● Passage
>>>>>

Durham welcomed Pawtucket to town for a four-game set beginning last Friday, with both second-place clubs looking to make up ground on their respective International League division leaders. Just as significatnly, the Rays’ and the Red Sox’ top affiliates combined to send to the mound three of the most promising young righthanders at the Triple-A level.
Friday, June 19
Pawtucket 8, Durham 6
Wade Davis: 7 IP, 4 H, 3 R, 1 ER, 2 BB, 9 SO, 1 HR
Davis had thrown 109 pitches through 6 2/3 dominant innings. With Joe Bateman warming up in the bullpen, Davis knew that Pawtucket DH Jeff Bailey was the last batter he would face. So Davis threw his fastest pitch of the night, a 95 mph heater that hit the inside corner and struck out Bailey. It was one of nine strikeouts on the night for Davis, who left with a 6-3 lead but earned a no-decision in the 8-6 loss. Davis lowered his ERA to an even 3.00 for the effort.
Davis pounded the zone with a heavy fastball throughout the night, consistently sitting between 91-93 mph. In the fifth inning, it looked like Davis took a little something off and solely worked on location, hitting 89 throughout the five-pitch inning. He also showed an almost unhittable 11-to-5 curveball at 82-84 and a straight changeup at 79-81.
David made one mistake pitch all night—a thigh-high fastball to Paul McAnulty, the first batter of the second inning. From his vantage point in the dugout, he had just watched the Bulls put a six-spot on the board in the bottom of the first. McAnulty’s big fly must have served as a wakeup call. Pawtucket then scored two unearned runs in the top half of the fourth on a swinging bunt that catcher John Jaso threw away. Also, one of the hits Davis gave up went off the glove of a diving Ray Olmedo at third base.

<<<<<

● Exercise requirements
- a) Answer these from the game report:
(i) What was the final score of the Friday, June 19 game?
(ii) How fast was the pitch Davis used to strike out Jeff Bailey?
(iii) Which catcher threw away the swinging bunt in the fourth inning?
- b) Please carry on the game report from its last sentence.
The data is separate from the game report.

● Supplied material
>>>>>

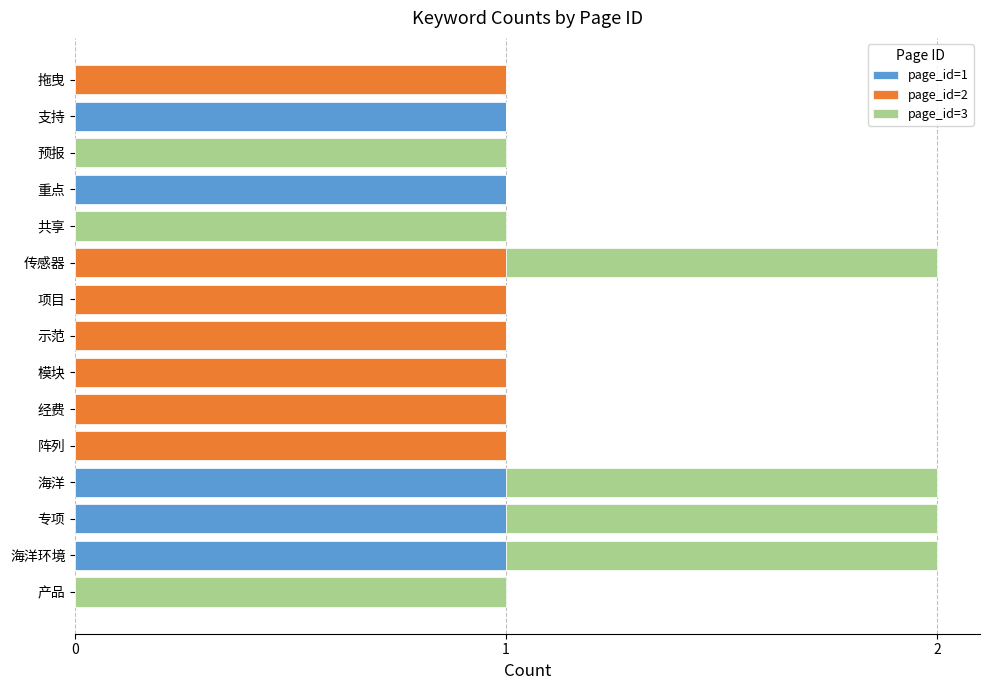

How many series are shown in this chart?

3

<<<<<

● Results for each task
- a)
(i) Pawtucket 8, Durham 6
(ii) 95 mph
(iii) John Jaso

- b)
Davis showed great location, hitting spot after spot, and throwing 76 strikes out of 110 pitches. Although he is long in the back and short in the front of his delivery, Davis has been an absolute workhorse over the past few years. The fewest number of innings he has thrown over the past three years is 146. In 14 starts in 2009, Davis has thrown 78 innings—more than 5.5 per outing. One scout told me that if everything works out, he projects Davis as a solid top-of-the-rotation starter. And after this performance, it looks like Davis will be ready if and when the Rays make room in their rotation. (Matt Forman)
Michael Bowden: 1 IP, 5 H, 6 R, 6 ER, 3 BB, 1 SO, 1 HR
Before Bowden’s first pitch, a scout mentioned to me that the righthander had taken an unusually long time to get loose before heading to the dugout. Perhaps that factored into his struggles. Bowden’s fastball sat at 89 mph through much of the first inning, and he managed to crank it up to 91 a few times toward the end of the inning, which proved to be the only frame he’d complete.
He struggled with his command the entire inning and threw just 21 of his 41 pitches for strikes. He walked the leadoff hitter and ended up walking the bases loaded before outfielder Justin Ruggiano crushed a grand slam to right-center field. All of the hits Bowden surrendered were hit very hard, and four of the five were rocketed down the right-field line. Bowden’s herky-jerky delivery typically allows him to hide the ball from opposing batters, but it seemed to have little effect in this outing. (Dan Budreika)
Monday, June 22
Durham 3, Pawtucket 1
Clay Buchholz: 3 2/3 IP, 4 H, 2 R, 1 ER, 5 BB, 4 SO, 0 HR
Though we can’t be sure what pitching coach Rich Sauveur told Buchholz on his trips to the mound and talks between innings, we can guess that it was a variation on the pitching cliché: Get ahead to stay ahead. Buchholz had difficulty doing just that, and he never established a dominant presence on the hill. He showed flashes of brilliance, displaying his mid-90s fastball and knee-buckling curveball, but he went only 3 2/3 innings, matching his previous shortest outing of the season. The poor showing produced his first loss of the year but only set his ERA back from 1.90 to 1.93.
The 6-foot-3 righty struggled with control, walking a season-high five batters. Three times he walked the first batter to face him in an inning. Buchholz threw a first-pitch strike on just 7 of 19 tries, and just 43 of his 82 pitches (52 percent) were strikes. Bulls batters worked deep counts against Buchholz, who in turn worked slowly but never seemed to have a grasp of the game.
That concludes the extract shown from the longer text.